§ WHAT TO DO:
A: Answer these from the text on administrative distance:
(i) Which three attributes do routers weigh when selecting the best path?
(ii) If a router finds three paths to a destination, all advertised using RIP, what does it use to pick the best one?
(iii) What does administrative distance rate?
B: Write the next part of the text on administrative distance, picking up after its final sentence.
[[ TEXT open ]]
What is Administrative Distance


In Computer Networking, when it comes to the best route selection, which is also called the best path selection, different attributes are determined by the routers to select the best path and send the packets. These attributes are route specificity, Metric, and Administrative Distance. Each of these attributes is considered in a different scenario. For example, the metric is used to determine the best route over multiple paths learned via one single protocol (same protocol). Let’s say if a router finds three paths to a destination in its routing table and all these three routes are advertised using Routing Information Protocol (RIP), then the router uses the metric to determine the best path.

The administrative distance is used in a different scenario than that, which we are going to discuss in this post. 

Introduction to Administrative Distance

From above, we learned that the metric structure and algorithm are used by routers to determine the best path if the paths are learned through the same protocol. But what if the routers have to select the best path over multiple routes learned by different routing protocols? Is metric compatible in that case as well? The answer is, No, it is NOT.

The ability to share route information and pick the optimal path across various routing protocols is crucial in a network where several routing protocols are present.

When routers learn multiple routes to the same destination advertised through different routing protocols, they prefer the administrative distance to determine the best path. Administrative distance rates the trustworthiness of routing information and defines how much a routing protocol is reliable.
[[ TEXT closed ]]
[[ STUDY MATERIAL open ]]
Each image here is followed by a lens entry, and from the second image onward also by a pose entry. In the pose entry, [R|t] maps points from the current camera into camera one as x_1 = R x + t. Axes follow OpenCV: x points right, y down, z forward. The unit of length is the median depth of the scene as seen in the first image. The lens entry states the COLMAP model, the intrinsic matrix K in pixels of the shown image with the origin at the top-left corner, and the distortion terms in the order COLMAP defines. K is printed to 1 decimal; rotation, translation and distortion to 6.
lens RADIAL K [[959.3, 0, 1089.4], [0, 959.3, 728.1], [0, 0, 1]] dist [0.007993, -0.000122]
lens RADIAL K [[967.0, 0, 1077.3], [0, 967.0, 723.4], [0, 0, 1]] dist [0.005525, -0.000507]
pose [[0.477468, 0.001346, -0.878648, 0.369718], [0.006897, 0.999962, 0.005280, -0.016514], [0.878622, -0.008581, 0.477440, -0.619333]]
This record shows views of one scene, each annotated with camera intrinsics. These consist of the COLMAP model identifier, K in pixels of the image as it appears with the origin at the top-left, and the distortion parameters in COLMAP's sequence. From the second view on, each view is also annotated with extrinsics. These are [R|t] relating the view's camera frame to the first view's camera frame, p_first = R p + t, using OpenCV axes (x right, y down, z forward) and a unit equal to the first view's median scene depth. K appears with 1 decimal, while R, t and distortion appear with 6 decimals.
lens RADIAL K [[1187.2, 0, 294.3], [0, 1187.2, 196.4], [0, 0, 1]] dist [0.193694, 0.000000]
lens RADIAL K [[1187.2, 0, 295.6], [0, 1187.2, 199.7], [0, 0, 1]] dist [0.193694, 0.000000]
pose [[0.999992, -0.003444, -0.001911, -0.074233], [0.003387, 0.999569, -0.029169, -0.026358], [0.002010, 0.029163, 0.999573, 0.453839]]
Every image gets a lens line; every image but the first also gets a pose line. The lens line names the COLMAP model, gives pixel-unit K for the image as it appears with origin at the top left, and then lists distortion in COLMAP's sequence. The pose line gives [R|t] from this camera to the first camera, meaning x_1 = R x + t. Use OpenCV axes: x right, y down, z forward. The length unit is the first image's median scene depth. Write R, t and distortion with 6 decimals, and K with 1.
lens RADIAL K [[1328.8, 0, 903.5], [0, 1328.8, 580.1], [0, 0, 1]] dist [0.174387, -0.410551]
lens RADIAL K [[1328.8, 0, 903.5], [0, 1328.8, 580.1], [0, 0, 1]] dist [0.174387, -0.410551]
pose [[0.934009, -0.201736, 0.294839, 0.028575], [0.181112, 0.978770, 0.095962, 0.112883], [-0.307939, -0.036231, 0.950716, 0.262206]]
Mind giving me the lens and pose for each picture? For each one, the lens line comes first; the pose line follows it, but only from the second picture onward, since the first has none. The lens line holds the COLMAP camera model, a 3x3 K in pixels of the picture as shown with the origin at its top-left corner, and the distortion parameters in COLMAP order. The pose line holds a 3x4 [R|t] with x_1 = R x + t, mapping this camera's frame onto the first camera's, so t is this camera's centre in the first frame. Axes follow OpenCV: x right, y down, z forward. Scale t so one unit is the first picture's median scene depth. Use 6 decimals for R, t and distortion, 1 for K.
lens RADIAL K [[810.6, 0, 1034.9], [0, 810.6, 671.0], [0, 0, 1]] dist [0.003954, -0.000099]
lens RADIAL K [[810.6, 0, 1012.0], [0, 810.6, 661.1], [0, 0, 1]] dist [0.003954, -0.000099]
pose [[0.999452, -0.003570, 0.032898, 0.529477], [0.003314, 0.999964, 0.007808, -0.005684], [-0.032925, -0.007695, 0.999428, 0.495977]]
[[ STUDY MATERIAL closed ]]
§ RESULTS OF THE EXERCISE:
A:
(i) Route specificity, metric, and administrative distance.
(ii) The metric.
(iii) The trustworthiness of routing information.

B:
It is a numeric integer value ranging from 0 to 255 used to prioritize each routing protocol's reliability from the most reliable routing protocol to the less reliable and trustable routing protocol. The routing protocol with a smaller administrative distance value is the most trustable and reliable. Therefore, any routing protocol with the administrative distance value of 0 is considered to be the most trustable and reliable, while with the administrative distance value of 255 it’s considered to be the worst.

We have already said that the protocol is considered to be more reliable if its administrative distance value is smaller. For example, if a router learns about a route to a network advertised both through Routing Information Protocol (RIP) and Interior Gateway Routing Protocol (IGRP) the router prefer to select Interior Gateway Routing Protocol (IGRP) because the rip administrative distance is 120 while the EIGRP administrative distance is 100. and that’s why it’s considered to be more reliable than RIP. However, if for any reason the route learned by EIGRP is down, the router will use the RIP until EIGRP is up and running again.

It is also very common that sometimes the route selected based on its lower administrative distance value would have less bandwidth or connections speed than the route ignored, because of having a higher administrative distance value. in such cases, the network administrators can change the default administrative distance values of a route to change the ranking manually and chose the best path they prefer packets should be forwarded through. On the Cisco routers, the default Administrative distance value of static route is 1 which makes it a preferred route over the routes learned by dynamic routing protocols.

Keep in mind that the significance of Administrative Distance is local only and it is not advertised on the routing updates.

The list of Default Administrative Distance Values

In the following table, you can find the list of all cisco supported protocols with their default administrative distance values:

Routing Protocol

Default Administrative Distance Value

Directly connected interface

0

Static route

1

Enhanced Interior Gateway Routing Protocol summary route - EIGRP   administrative distance

5

External Border Gateway Protocol (BGP)  - external BGP administrative distance

20

Internal EIGRP  

90

IGRP Administrative Distance

100

OSPF administrative distance

110

Intermediate System-to-Intermediate System (IS-IS) Administrative Distance

115

Routing Information Protocol (RIP administrative distance)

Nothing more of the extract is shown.